What to track for billing and project control without treating independent contractors like employees on paper—practical boundaries and questions for your accountant.

Last updated: March 28, 2026

General contractors, agencies, and field service companies often blend W-2 employees and 1099 subs. Time tracking can help prove work completed and support client invoices—but it is not a substitute for correct classification. Software should follow policy; it should not define it.

This article is educational, not legal advice. Pair it with payroll for contractors (W-2 vs 1099) and tracking billable hours. Explore time tracking comparisons when you shortlist vendors.

Classification Cautions

Control, tools, and documentation.

Courts and agencies look at behavioral and financial control—not only what your time app is named.
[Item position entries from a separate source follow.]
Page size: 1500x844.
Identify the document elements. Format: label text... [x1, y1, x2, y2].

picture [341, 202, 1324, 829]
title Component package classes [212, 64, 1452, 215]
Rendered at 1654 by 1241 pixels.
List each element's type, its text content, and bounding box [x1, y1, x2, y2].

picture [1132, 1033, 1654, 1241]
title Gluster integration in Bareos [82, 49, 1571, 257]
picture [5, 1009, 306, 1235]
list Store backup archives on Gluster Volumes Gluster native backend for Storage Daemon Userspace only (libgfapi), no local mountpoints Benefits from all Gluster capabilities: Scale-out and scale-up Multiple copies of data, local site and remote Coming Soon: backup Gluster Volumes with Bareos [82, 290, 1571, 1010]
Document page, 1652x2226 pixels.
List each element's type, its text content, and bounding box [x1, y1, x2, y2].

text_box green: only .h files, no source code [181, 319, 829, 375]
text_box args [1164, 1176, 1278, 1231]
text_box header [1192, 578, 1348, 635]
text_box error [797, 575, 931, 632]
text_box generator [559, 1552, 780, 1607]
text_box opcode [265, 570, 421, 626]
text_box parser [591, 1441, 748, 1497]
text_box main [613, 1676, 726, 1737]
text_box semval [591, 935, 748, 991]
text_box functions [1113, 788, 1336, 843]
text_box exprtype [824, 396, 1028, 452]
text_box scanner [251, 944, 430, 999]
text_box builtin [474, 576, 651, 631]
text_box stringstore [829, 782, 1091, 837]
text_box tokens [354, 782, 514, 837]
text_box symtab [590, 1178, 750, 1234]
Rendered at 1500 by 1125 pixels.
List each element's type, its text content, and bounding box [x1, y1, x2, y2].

Excessive direction, mandatory always-on monitoring, and exclusive scheduling can undermine 1099 status depending on facts. Align tools and contracts with counsel-approved playbooks.

Workflows That Stay Arm’s-Length

Invoices, retainers, milestones.

Many subs invoice on milestones or lump sums; others log hours to a client code you provide. Decide whether subs self-report into your system or send invoices with backup attachments. The cleaner the handoff to invoicing, the fewer disputes you will see at month-end.

Field Crews and Mixed Labor

Field service and trades.

On job sites, separate W-2 time (often with stronger attendance policy) from subcontractor deliverables. If you use geofencing, read geofenced time tracking for field crews and ensure policies differ where appropriate.